Nadie suele hacer demasiado caso cuando un miembro del personal de cabina explica las normas de seguridad. Sin embargo, esa joven y sus gestos a mí me hechizaron para siempre. Quedé con la boca abierta, la barbilla temblaba, no era consciente de que las babas caían sin control. Sin duda era la mujer de mi vida. Ya solo tenía que conseguir que ella también se diera cuenta.

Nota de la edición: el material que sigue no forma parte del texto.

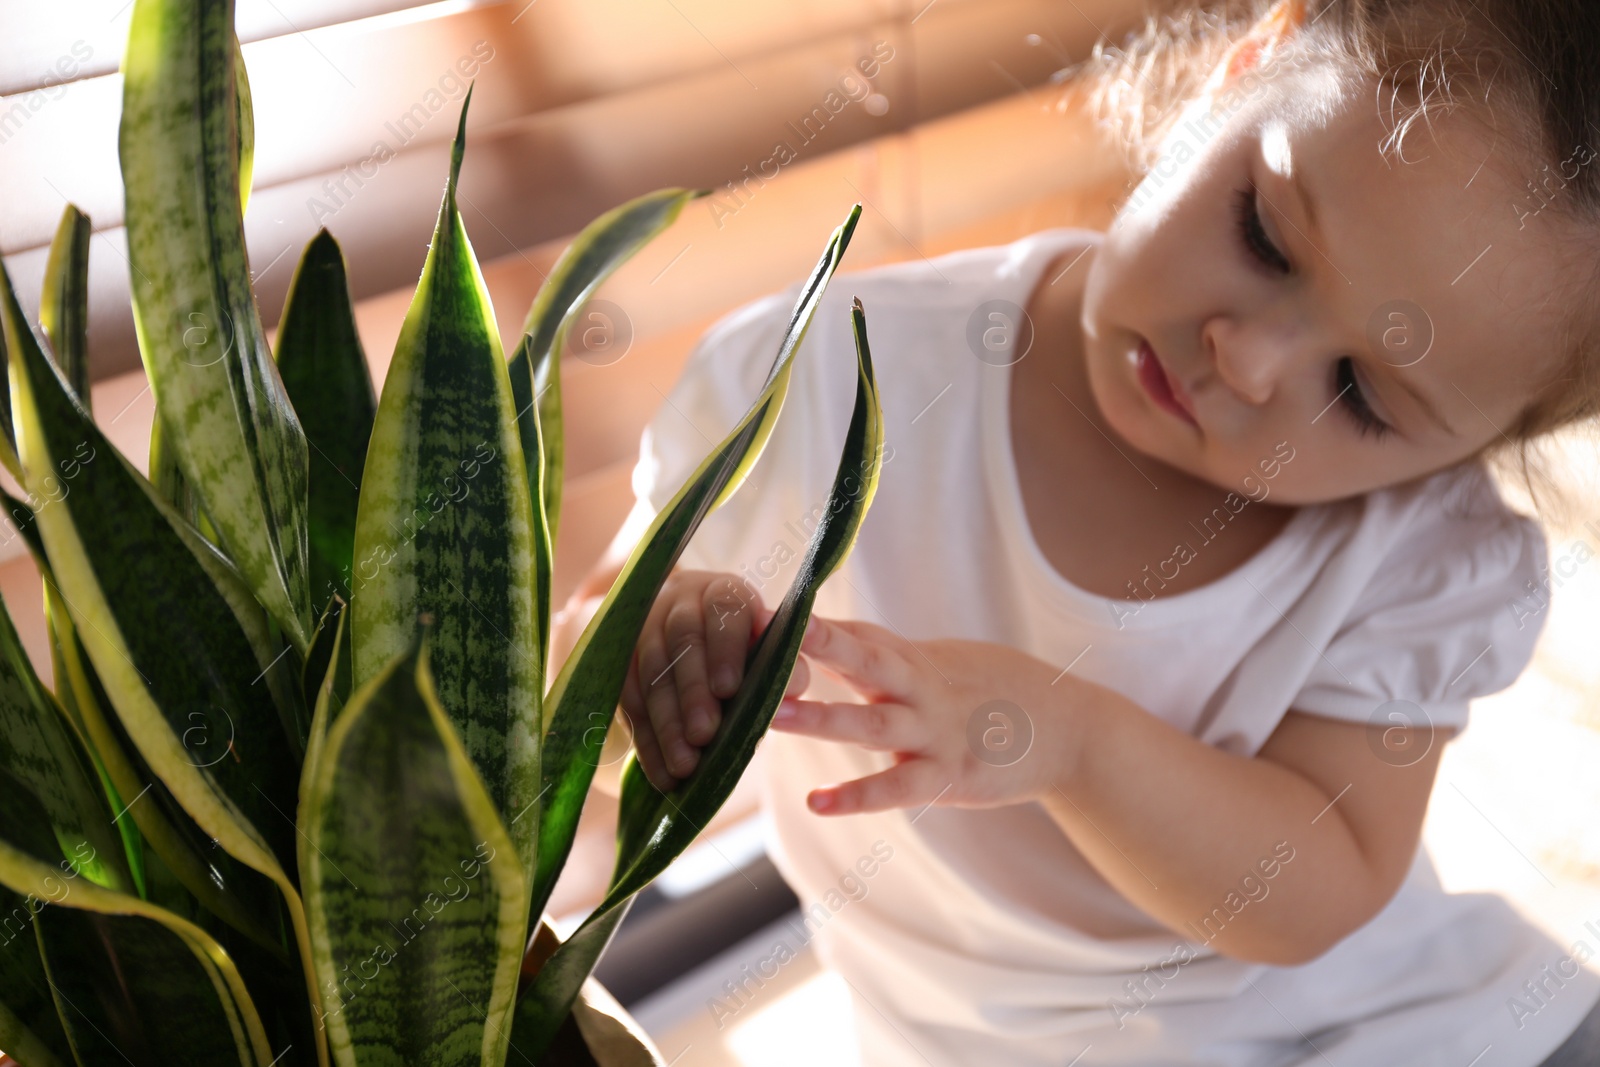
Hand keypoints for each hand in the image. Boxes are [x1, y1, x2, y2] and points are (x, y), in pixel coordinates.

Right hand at [620, 569, 810, 791]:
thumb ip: (783, 664)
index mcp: (722, 592)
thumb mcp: (769, 646)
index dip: (724, 648)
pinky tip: (662, 772)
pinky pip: (628, 701)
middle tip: (704, 735)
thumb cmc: (747, 646)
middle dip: (692, 692)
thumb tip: (792, 683)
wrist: (692, 630)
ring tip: (685, 765)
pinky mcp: (622, 662)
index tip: (729, 688)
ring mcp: (645, 629)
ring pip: (651, 673)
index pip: (723, 610)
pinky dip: (646, 740)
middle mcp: (679, 602)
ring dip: (666, 723)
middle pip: (682, 643)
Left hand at [770, 614, 1086, 815]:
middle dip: (813, 647)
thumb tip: (838, 636)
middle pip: (861, 661)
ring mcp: (935, 733)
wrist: (1071, 730)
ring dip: (820, 718)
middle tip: (763, 639)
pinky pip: (897, 786)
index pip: (857, 635)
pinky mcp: (950, 776)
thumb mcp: (946, 663)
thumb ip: (893, 655)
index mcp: (916, 661)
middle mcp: (921, 690)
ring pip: (870, 723)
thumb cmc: (999, 692)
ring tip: (772, 716)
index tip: (759, 613)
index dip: (808, 625)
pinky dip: (857, 794)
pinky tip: (818, 801)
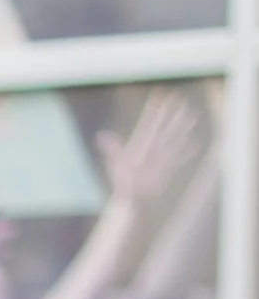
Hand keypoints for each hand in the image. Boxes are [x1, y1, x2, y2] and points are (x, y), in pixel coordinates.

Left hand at [97, 91, 198, 214]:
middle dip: (172, 113)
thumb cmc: (123, 188)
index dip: (155, 108)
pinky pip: (180, 158)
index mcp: (140, 146)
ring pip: (175, 139)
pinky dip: (188, 150)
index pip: (149, 122)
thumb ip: (114, 151)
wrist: (131, 206)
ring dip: (183, 127)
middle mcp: (151, 151)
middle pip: (164, 127)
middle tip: (180, 97)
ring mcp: (160, 160)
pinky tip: (196, 142)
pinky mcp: (167, 171)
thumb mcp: (118, 167)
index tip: (160, 92)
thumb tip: (102, 135)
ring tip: (193, 114)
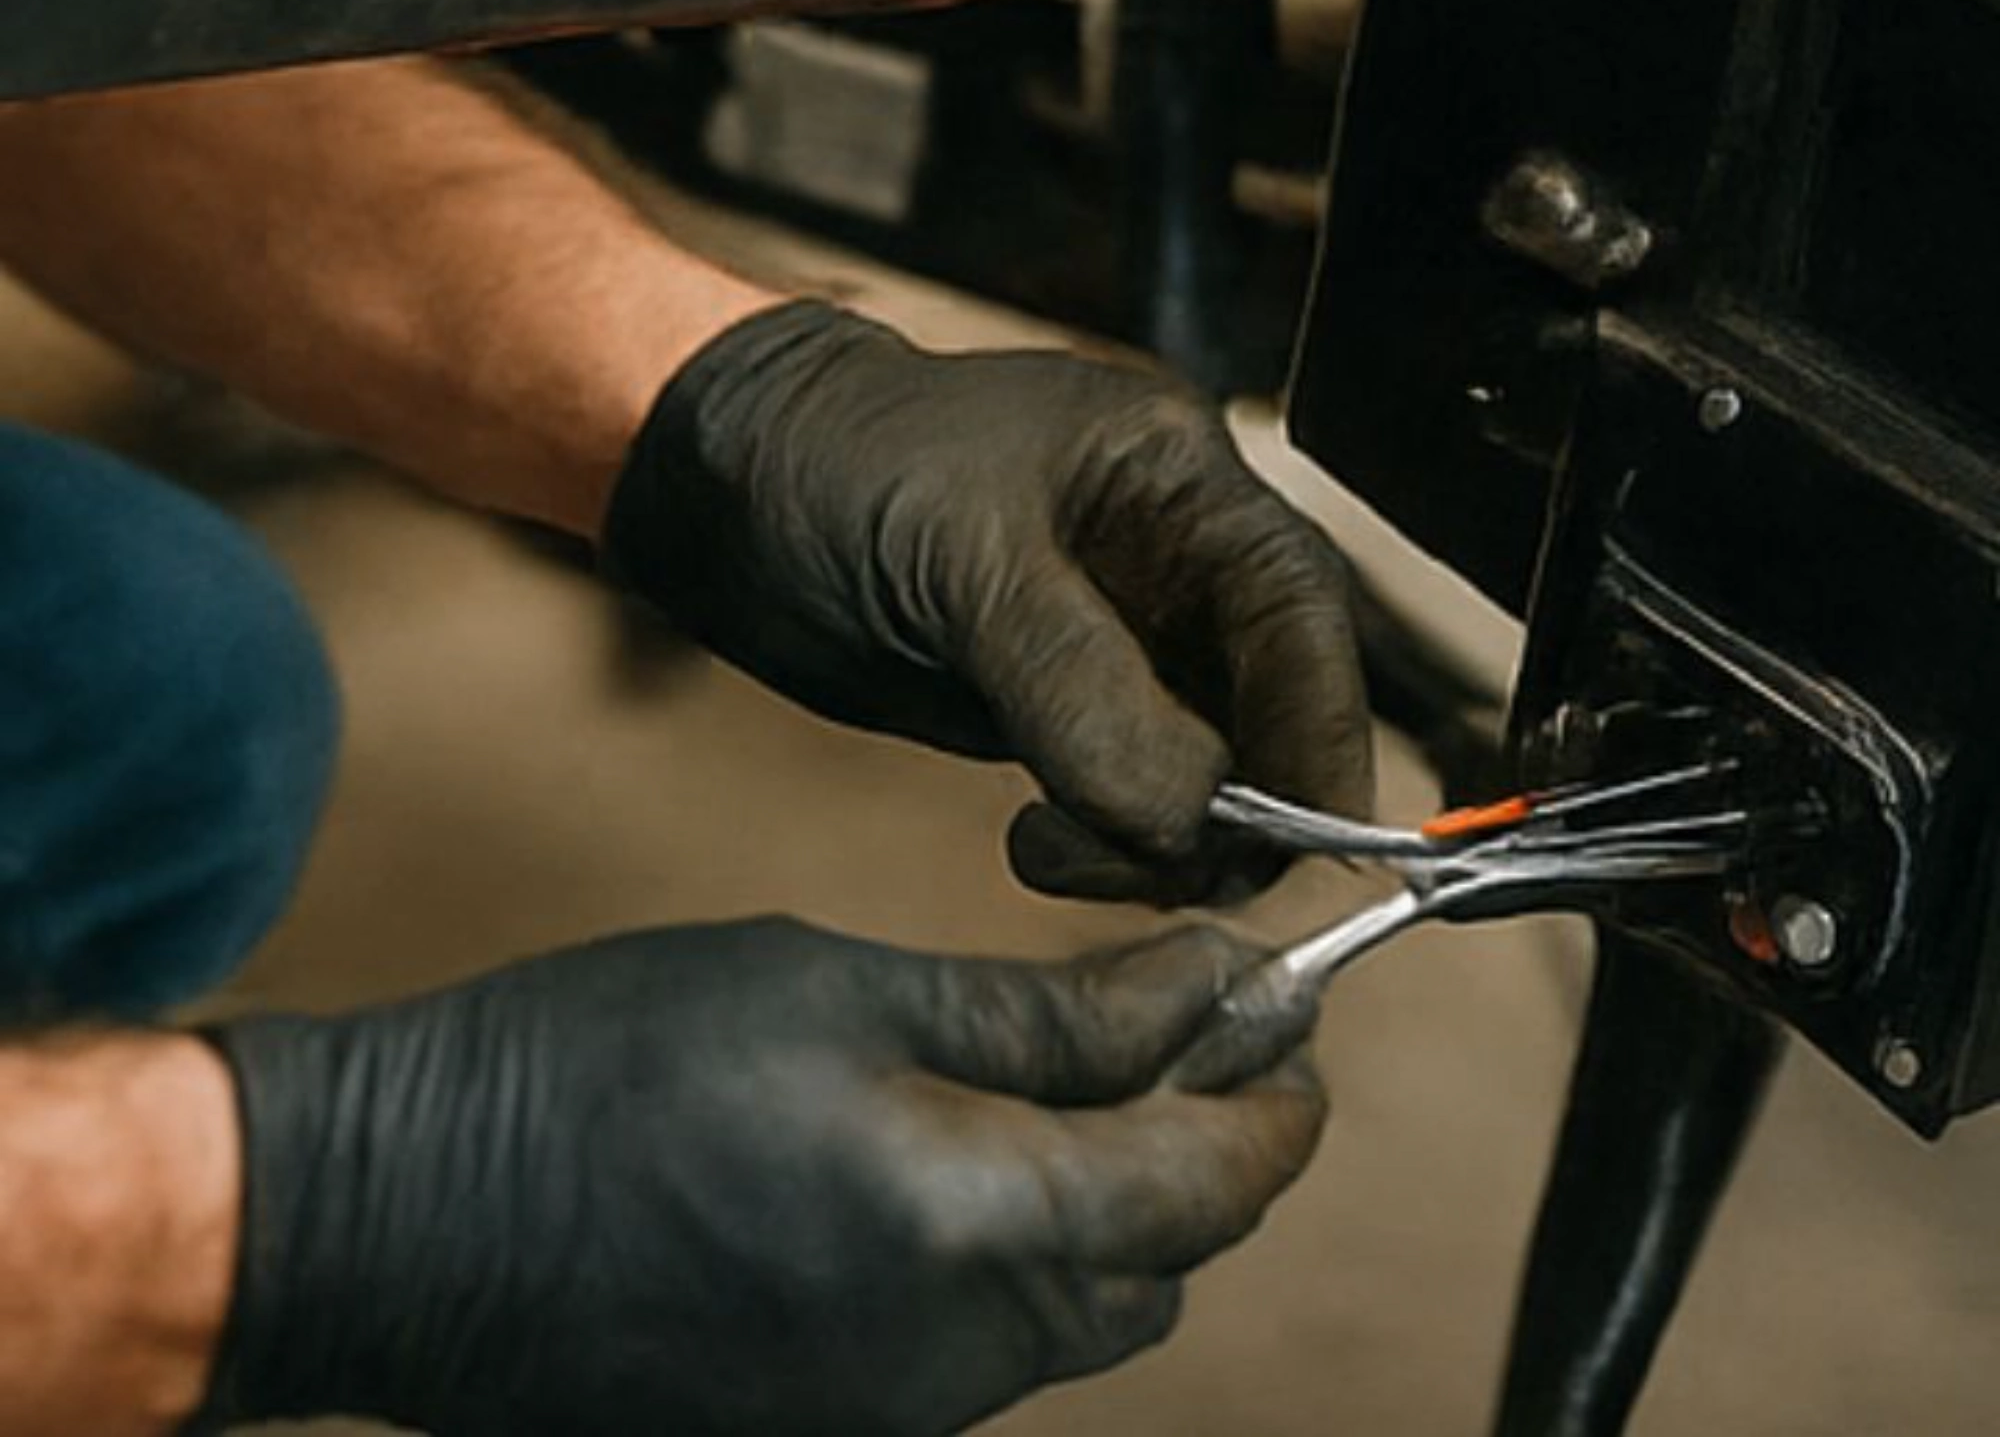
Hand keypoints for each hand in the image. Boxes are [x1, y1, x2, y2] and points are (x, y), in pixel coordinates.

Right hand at [198, 919, 1324, 1435]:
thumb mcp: (840, 989)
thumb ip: (1046, 1015)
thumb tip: (1206, 996)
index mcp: (971, 1224)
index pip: (1211, 1180)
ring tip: (1058, 1090)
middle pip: (1164, 1262)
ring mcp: (898, 1408)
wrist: (401, 1214)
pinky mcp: (839, 1422)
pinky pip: (989, 1350)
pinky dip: (1018, 1259)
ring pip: (1084, 1315)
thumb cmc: (608, 1063)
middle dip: (1202, 1151)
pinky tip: (953, 1168)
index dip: (1275, 1097)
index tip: (1291, 1016)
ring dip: (1111, 1208)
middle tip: (1173, 1035)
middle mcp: (959, 1354)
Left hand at [600, 303, 1371, 903]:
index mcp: (1180, 483)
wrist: (726, 495)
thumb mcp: (959, 560)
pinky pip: (1141, 803)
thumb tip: (1194, 819)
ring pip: (1216, 775)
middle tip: (1142, 862)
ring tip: (1046, 850)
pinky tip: (1037, 844)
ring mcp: (1131, 645)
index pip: (1302, 613)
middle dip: (1235, 805)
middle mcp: (1178, 565)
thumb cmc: (835, 471)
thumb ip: (1081, 689)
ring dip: (1161, 843)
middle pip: (1279, 710)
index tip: (1301, 839)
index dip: (1320, 731)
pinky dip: (1114, 848)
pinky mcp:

Conocerla se convirtió en una prioridad, como también que supiese que existo, pero las cosas que merecen la pena no suelen ser sencillas y aquí comenzaron las dificultades. Ella, con don de gentes, gran simpatía natural y conocimiento de idiomas; yo, tímido patológico, no fui capaz de dirigirle la palabra durante todo el vuelo. Al regreso de ese viaje de trabajo, ya en casa, calculé sus turnos para coincidir de nuevo. Ardua y costosa tarea. Tuve que comprar gran cantidad de billetes de ida y vuelta con la misma compañía, fueron múltiples los intentos que hice para calcular su presencia, pero no me importó, se trataba de una inversión necesaria, una apuesta que llevaría hasta las últimas consecuencias. Tras múltiples ensayos de prueba y error logré descubrir sus horarios con exactitud. Ya solo era cuestión de tiempo.
Antes de embarcarme vertía sobre piel y ropa frascos enteros de las perfumerías del aeropuerto, hasta el punto de intoxicar a algunos pasajeros, pero sin lograr con ello atraer su atención. En cada viaje traté de cambiar el atuendo: unas veces traje y corbata, otras americana informal, o camisetas llamativas, algunas muy cursis, en la que se podían leer mensajes como «necesito amor», en castellano, o «I need love», en inglés, para que pensara que yo también dominaba los idiomas como ella, aunque fuese mentira, pero era inútil, nunca se daba por aludida, ni conseguía que me mirase con interés. Tampoco mostró ninguna curiosidad cuando en uno de los trayectos me disfracé de Elvis Presley. No servía de nada que pidiese algún producto de la revista, o que exigiera una fabada asturiana, que sabía que no tenían. Tras meses de intentonas penosas y fallidas llegué a la triste certeza de que, hiciera lo que hiciese, jamás llamaría su atención. Ella me trataba igual que a cualquier viajero. Reconozco que me desanimó tanto que estuve a punto de dejarlo.
Por fortuna, todo eso va a cambiar dentro de poco, estoy seguro. Cuando se recupere de la baja y vuelva a verme las cosas serán muy distintas. Nunca podrá olvidar a quien le puso la zancadilla, con disimulo, en el estrecho pasillo del avión.